No lo recuerdo muy bien dados mis problemas de memoria, pero creo que el año pasado Daniel me dijo algo así como: “Tengo un problema y es que no me escuchan cuando hablo”. Así nos conocimos y empezamos a trabajar durante tres meses. Ayer volví a quedar con él y qué alegría verle la cara sonriente y el abrazo con el que casi me aplasta.

“Sabes, Mario, la gente escucha cuando quiere escuchar”. Me gustó su frase, le dije que la pondría en mi blog y he cumplido. Le pregunté qué tal llevaba sus habilidades de comunicación (que ya no eran problemas de comunicación) y me dijo que había puesto en práctica un montón de trucos desde que nos conocimos. El primero y más importante: que decidió parar y prestar atención a los demás, antes de seguir continuando con sus tareas haciendo como si oyese y dando por entendido lo que los demás le decían.

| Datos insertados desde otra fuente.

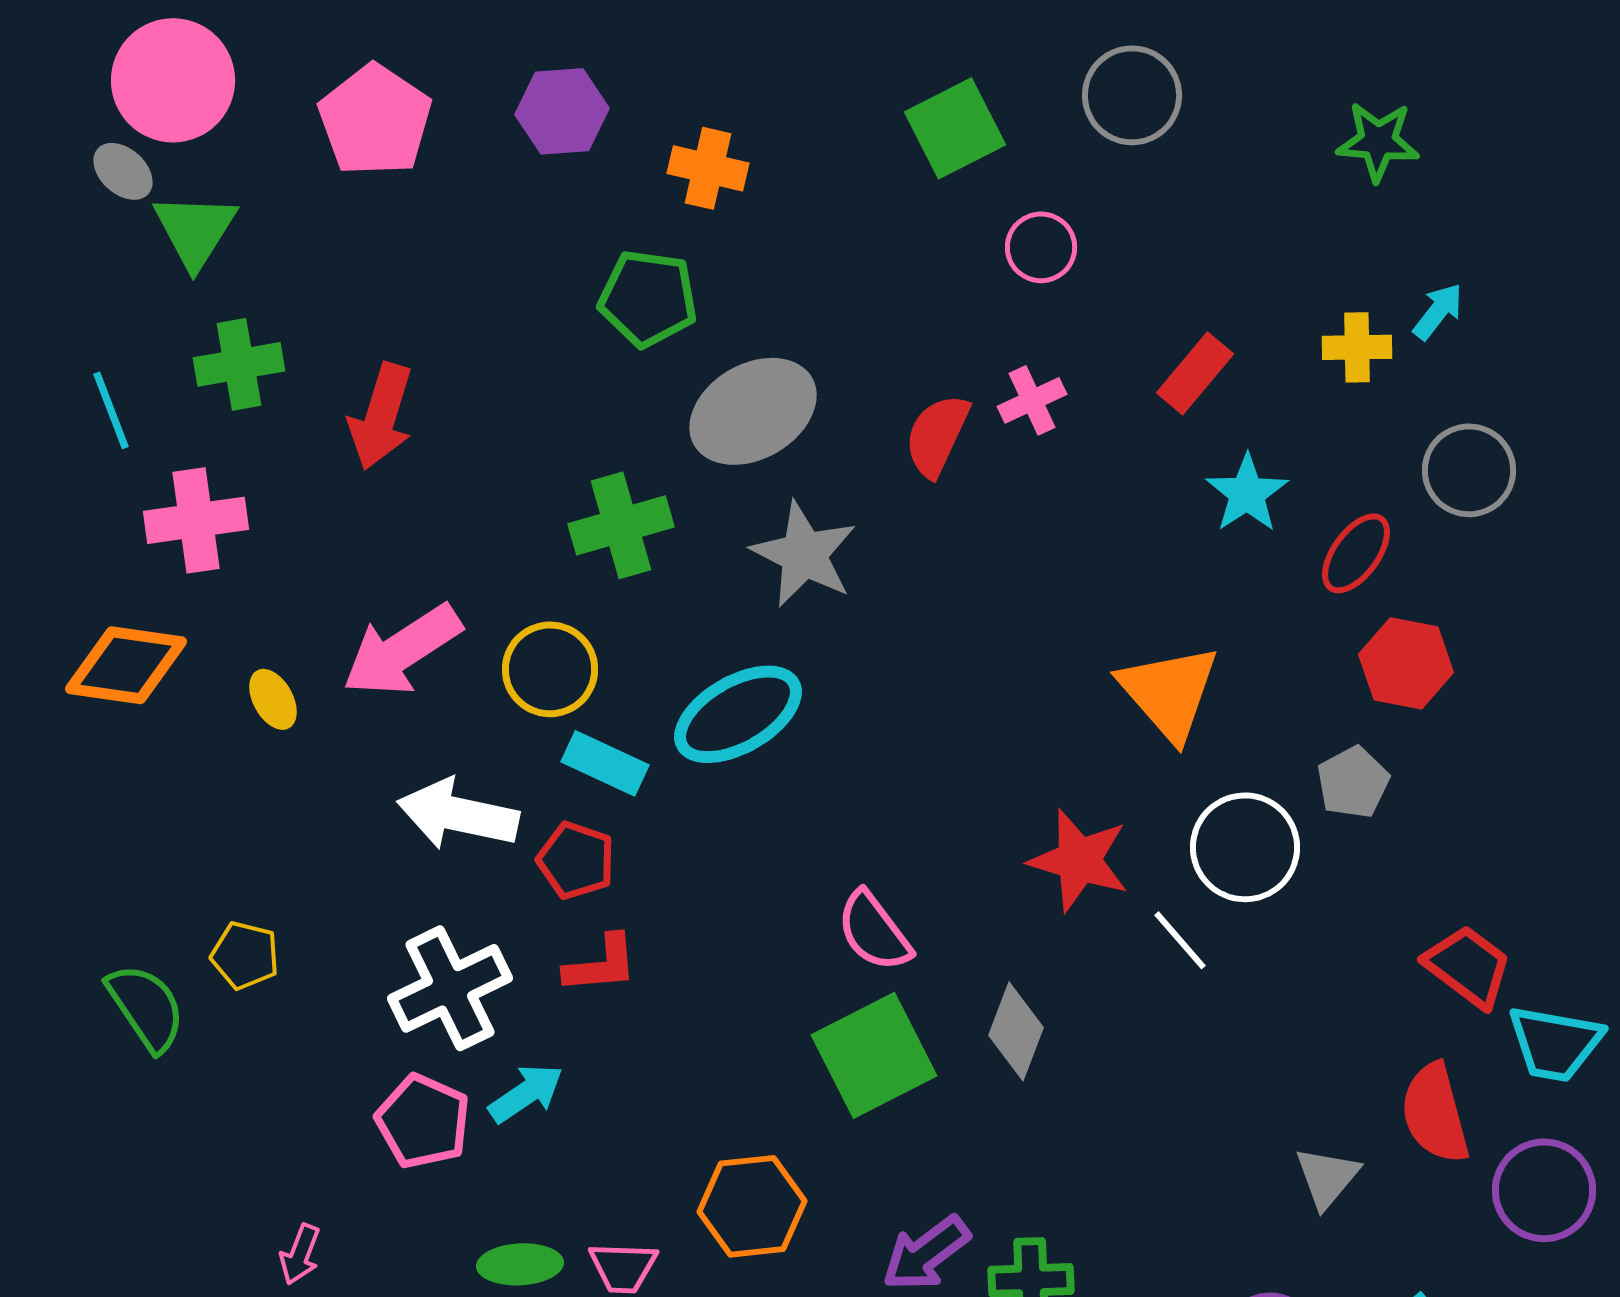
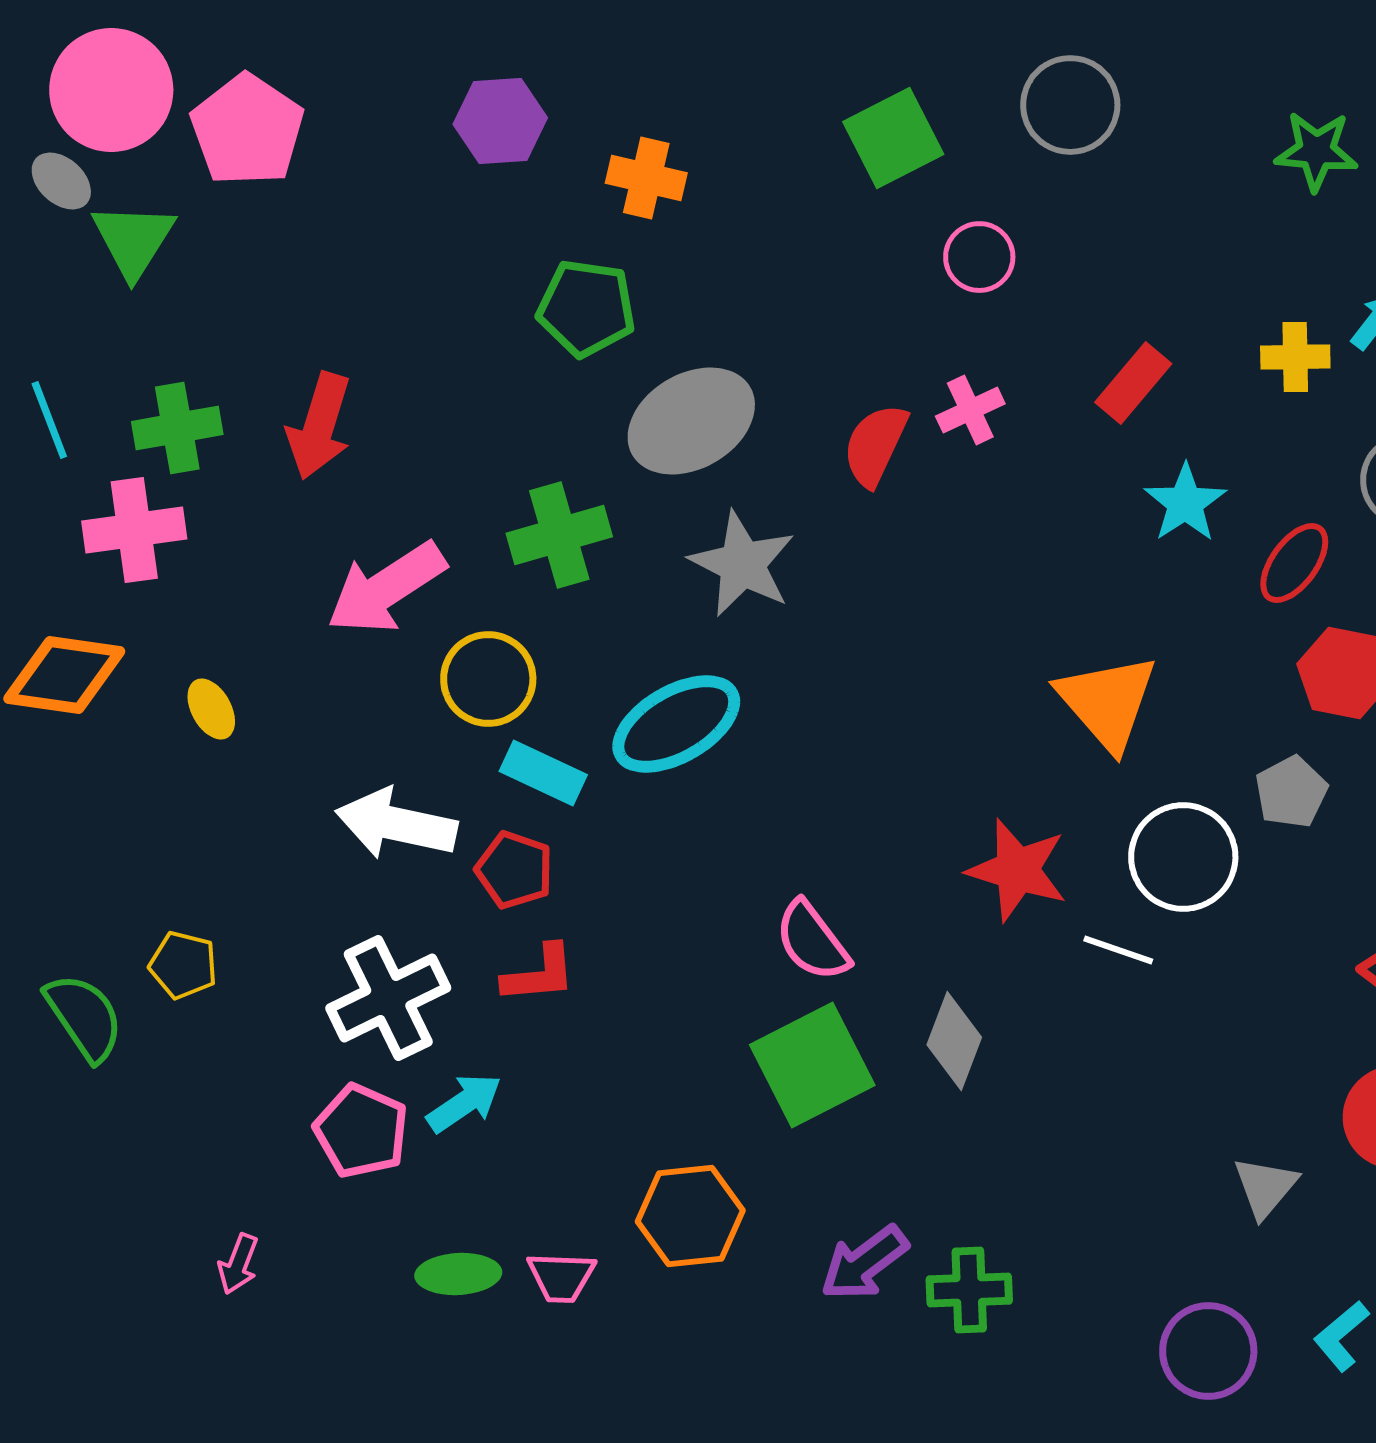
pink pentagon: (375, 120) -> (247, 130), moved
green cross: (239, 364) -> (177, 428), moved
pink arrow: (402, 650) -> (386, 588), moved
white line: (1180, 940) -> (1118, 950), turned -30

Le pregunté cómo llamaba a eso (recuerdo que hace un año me dijo que le iba a llamar “fase de preparación para escuchar al otro”) y me dijo: “Querer escuchar”. Me gusta más ese término.

La verdad es que sólo quien quiere escuchar, acaba escuchando; puesto que si no queremos escuchar, podemos oír palabras e interpretarlas, pero nunca entender realmente a la otra persona. Es como jugar a la quiniela o tirar una moneda al aire. Es posible adivinar, pero es posible equivocarse. Lo que es seguro es que demostramos a la otra persona poco interés por ella y más interés en nosotros. Es decir, que cuando no somos todo oídos, la otra persona entiende que no importa lo que ella diga porque ya tenemos una respuesta preparada. Y eso no se dice, pero sí que se escucha.